Format the records below, from the line with "Volume on the water meter? pic below. same form as 1.2" up to and including the line with "shows: 9823.9 gal", as a Markdown table with the columns Row and Line. Omit blank lines and leave the pictures out.

INFORMATION SUPPLIED –

=== Section Start ===

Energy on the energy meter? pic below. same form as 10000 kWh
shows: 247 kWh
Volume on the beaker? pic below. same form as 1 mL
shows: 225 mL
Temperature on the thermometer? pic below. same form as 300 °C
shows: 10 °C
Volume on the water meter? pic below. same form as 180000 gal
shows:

=== Section End ===
=== Section Start ===

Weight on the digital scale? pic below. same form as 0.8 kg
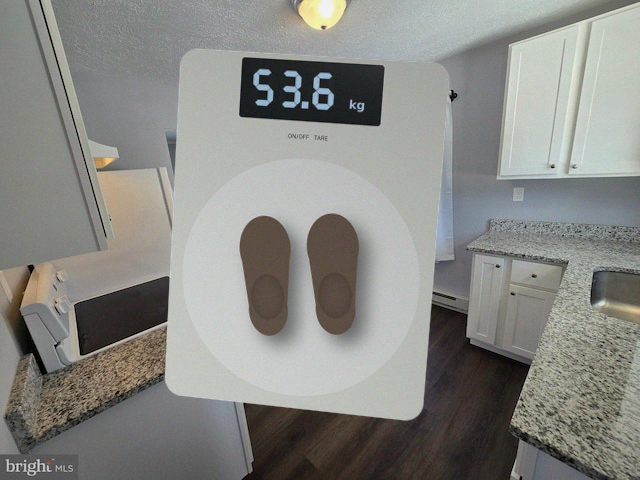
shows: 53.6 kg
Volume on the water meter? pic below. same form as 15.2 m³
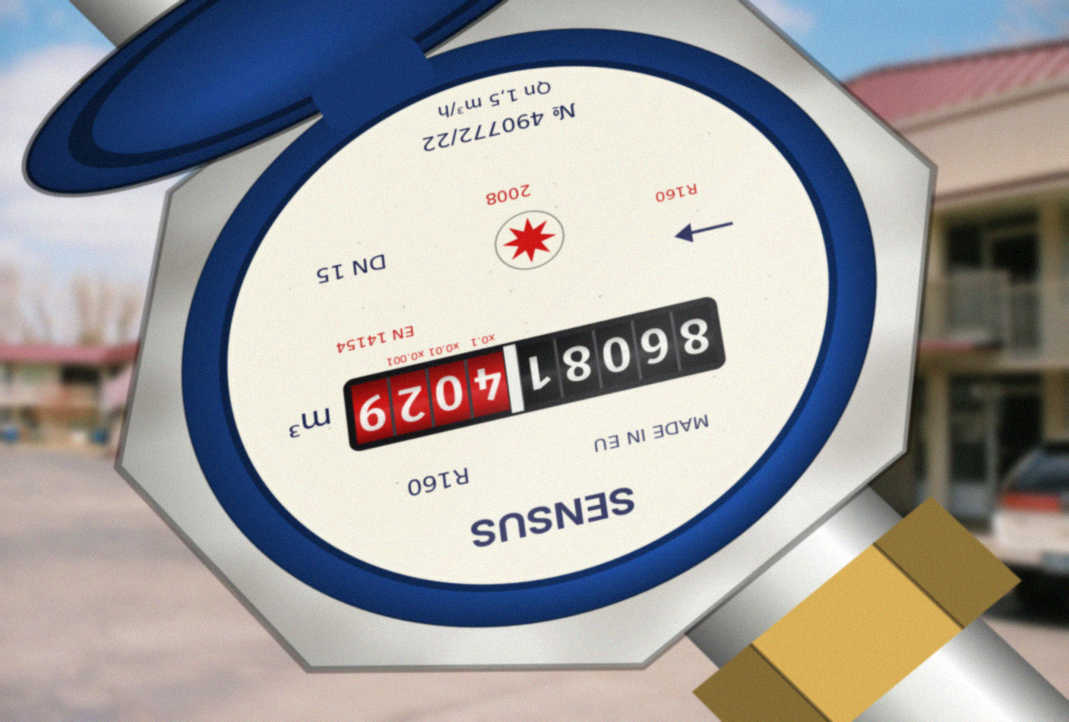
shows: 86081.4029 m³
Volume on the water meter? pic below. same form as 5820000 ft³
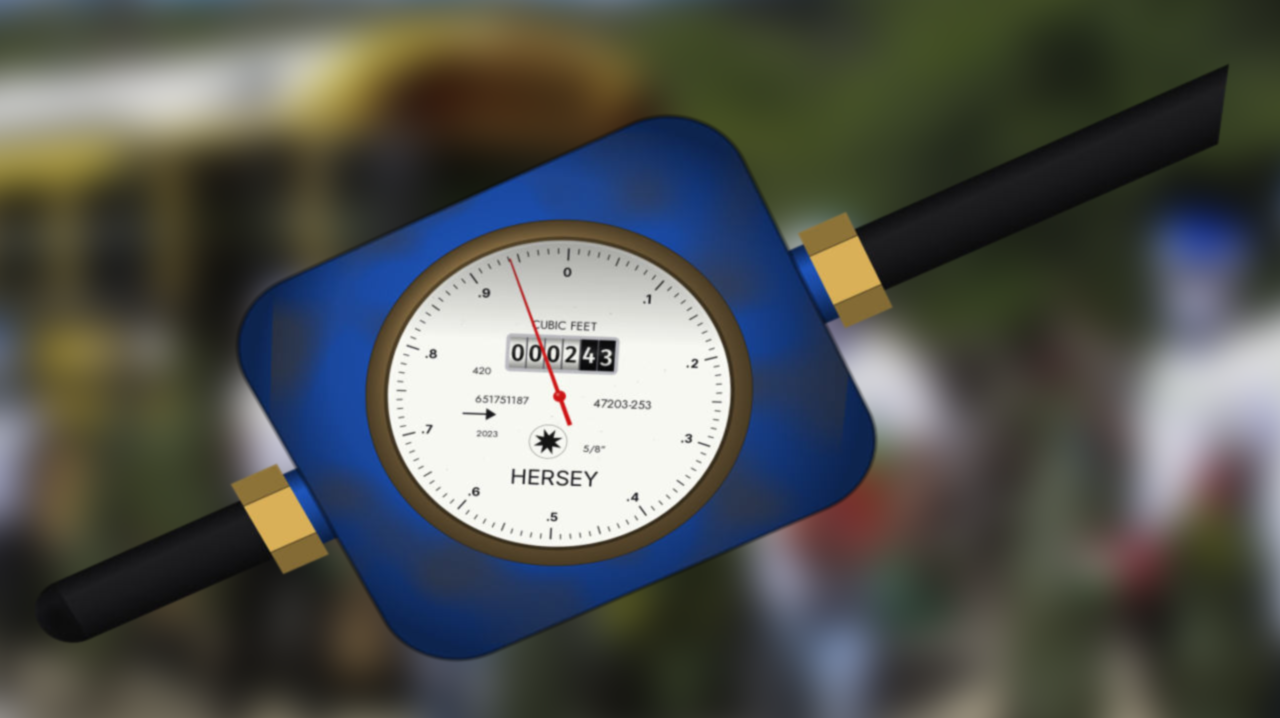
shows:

=== Section End ===
=== Section Start ===

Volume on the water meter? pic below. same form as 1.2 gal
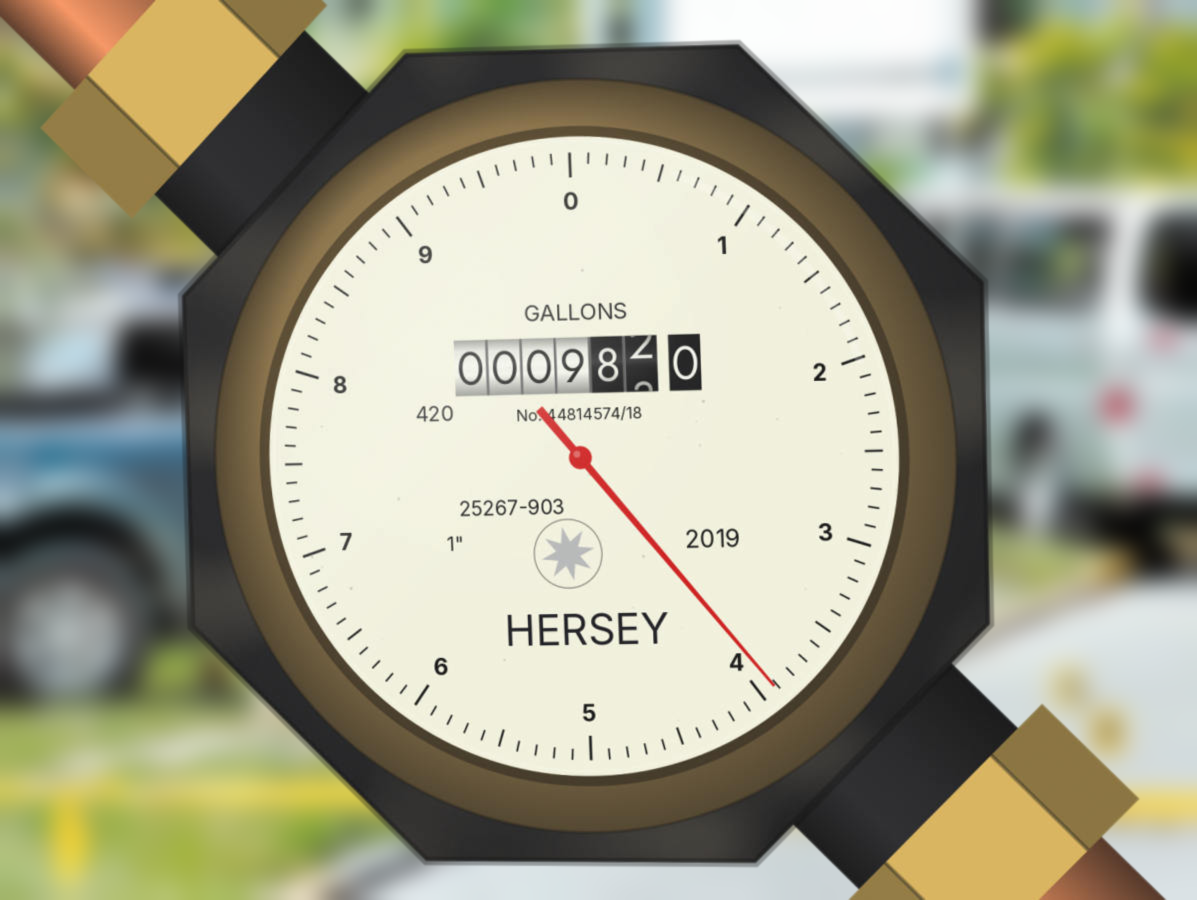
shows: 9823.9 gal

=== Section End ===

FINAL ANSWER –
| Row | Line |
|---|---|
| 1 | Volume on the water meter? pic below. same form as 1.2 gal |
| 2 | shows: 9823.9 gal |